Australians value privacy – but are they willing to work to protect it?

News
Mar 15, 20123 mins
Data and Information SecuritySocial Networking Apps

You’d never know it from their profligate and often undiscerning consumption of social media, but a significant majority of punters are concerned about their online privacy and would prefer that their personal information were more carefully protected online – or not collected at all.

Such are the findings of a Queensland University studyof 1106 Australians, which has found consumers support increased transparency around the collection of personal information by online services, and stronger control of that data’s usage by the people it pertains to.

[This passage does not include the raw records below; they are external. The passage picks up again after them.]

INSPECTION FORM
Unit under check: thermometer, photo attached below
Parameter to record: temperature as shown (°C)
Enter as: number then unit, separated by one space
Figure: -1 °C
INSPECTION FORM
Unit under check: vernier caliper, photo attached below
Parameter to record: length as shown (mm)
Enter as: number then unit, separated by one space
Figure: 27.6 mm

Fully three-quarters of respondents said they need to know more about how and why companies collet and use information about their users, and 69 per cent said they had refused to use an application or Web site because it collected too much personal information; 79 per cent simply refused to provide personal information at all.

“Online privacy policies tend to be vague about how information is being used and are often subject to change without warning,” said chief investigator Dr Mark Andrejevic from the university’s Centre for Critical and Cultural Studies, who also heads the university’s Personal Information Project.

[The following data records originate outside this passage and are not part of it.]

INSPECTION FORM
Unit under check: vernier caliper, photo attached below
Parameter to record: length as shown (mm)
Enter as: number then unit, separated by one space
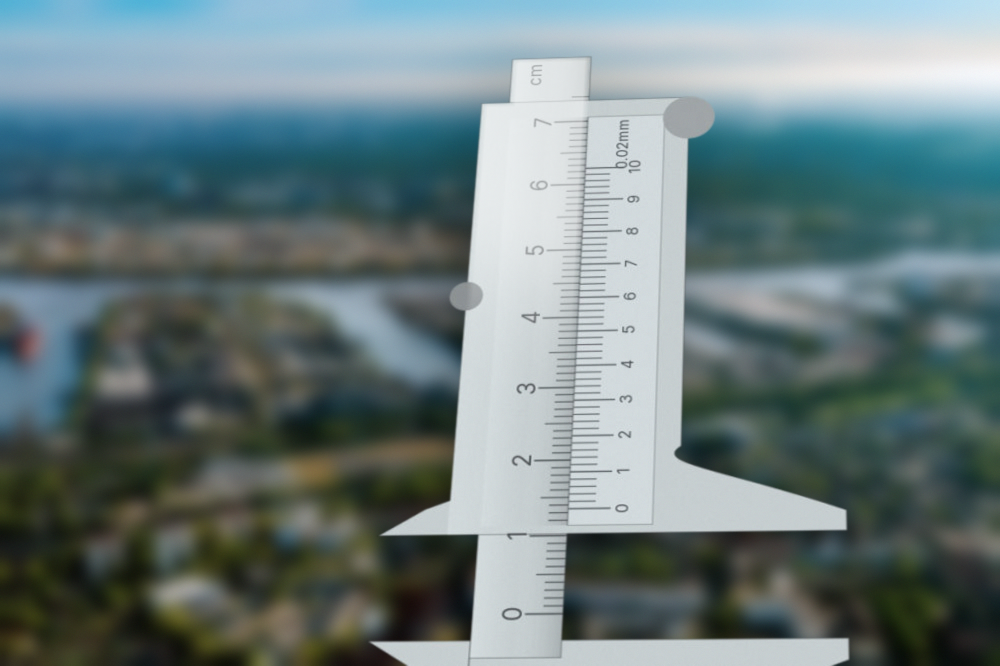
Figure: 13.5 mm
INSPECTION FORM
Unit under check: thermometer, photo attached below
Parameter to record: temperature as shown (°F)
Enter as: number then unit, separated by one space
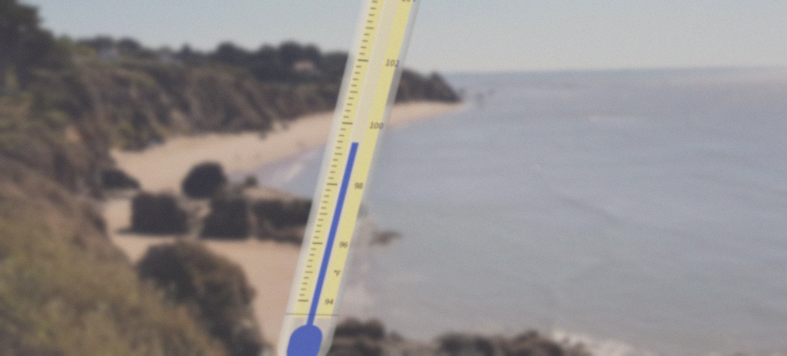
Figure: 99.4 °F
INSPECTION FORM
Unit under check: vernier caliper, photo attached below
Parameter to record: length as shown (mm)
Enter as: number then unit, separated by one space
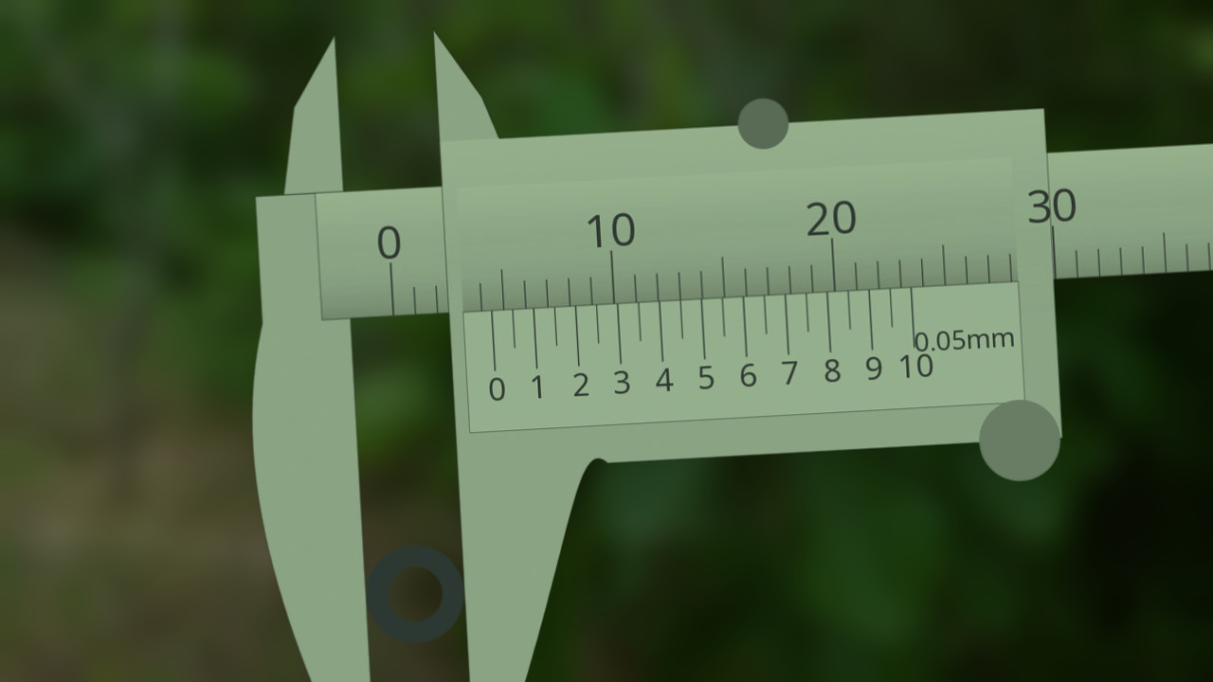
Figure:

“Companies know more and more about us, but we know very little about what they’re doing with that information.”

Even when users did know what companies were doing with their personal information, many weren’t happy about it: 64 percent of respondents said they didn’t want tailored news stories, while 56 per cent disapprove of having advertisements targeted at them based on their personal information.

Despite their strong concerns over data privacy, however, users aren’t necessarily helping the situation: 60 per cent of respondents said they rarely or never read Web site privacy policies.

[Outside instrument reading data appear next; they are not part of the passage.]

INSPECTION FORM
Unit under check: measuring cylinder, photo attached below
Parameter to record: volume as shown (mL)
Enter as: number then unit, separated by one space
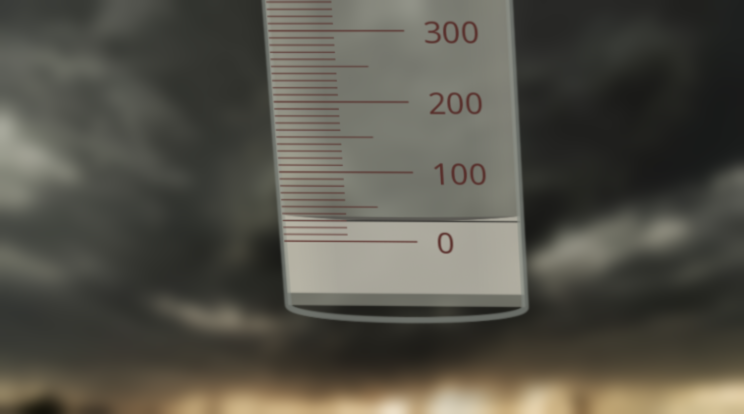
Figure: 30 mL
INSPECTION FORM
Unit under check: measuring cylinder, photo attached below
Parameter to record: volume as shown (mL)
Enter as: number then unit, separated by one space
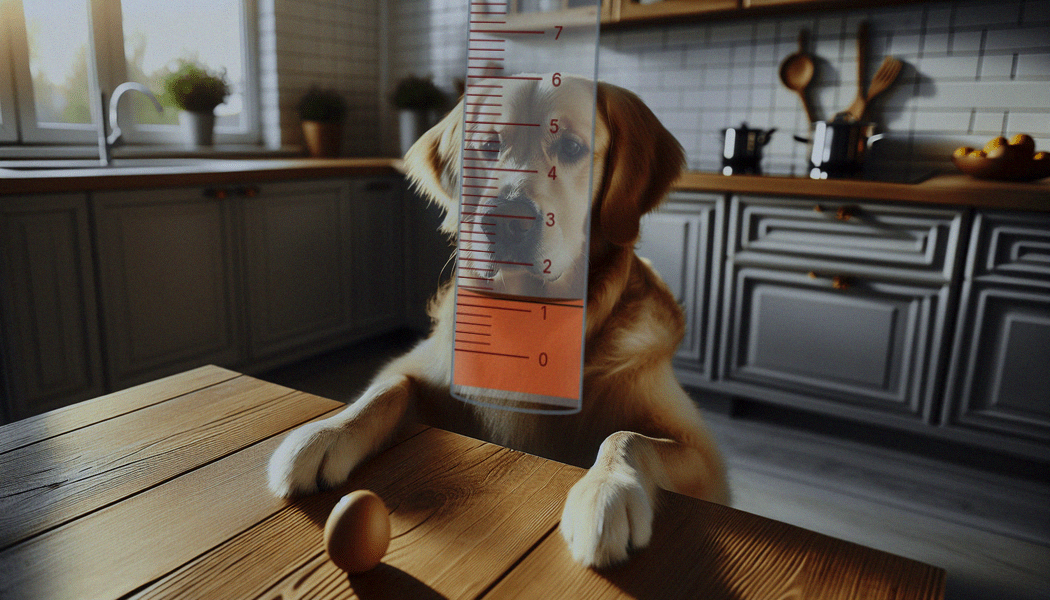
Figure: 1.2 mL
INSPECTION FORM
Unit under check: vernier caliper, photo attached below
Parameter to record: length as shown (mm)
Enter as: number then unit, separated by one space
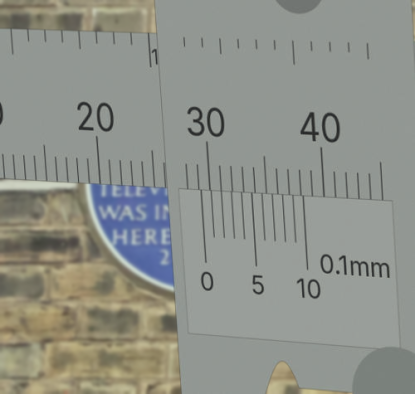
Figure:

Other results suggest consumers aren’t aware of the privacy protections already available to consumers under the National Privacy Principles (NPP), which were created over a decade ago as part of a massive reworking of federal privacy law.

The NPP applies to private-sector Australian companies with a turnover of $3m or more, requiring them to manage customer data according to several of the same requirements to which consumers wished online companies would be held.

For example, Principle 1.3 mandates organisations to tell individuals its identity; the fact that individuals can access the information it collects; the purposes for which the information is collected; and more.

Respondents to the U of Q survey were also eager for companies to provide opt-in requirements (mandated by NPP 1 and 2) and to allow users to request their personal information be deleted (also arguably covered within NPP), which covers access to and correction of personal data.

Applying those requirements outside of Australia is another issue entirely, of course; privacy protections in other jurisdictions ranged from stricter to effectively non-existent. Despite these vagaries, however, the findings of the U of Q survey nonetheless provide a reminder for companies that being upfront about personal data collection is more likely to win consumer trust than not doing so.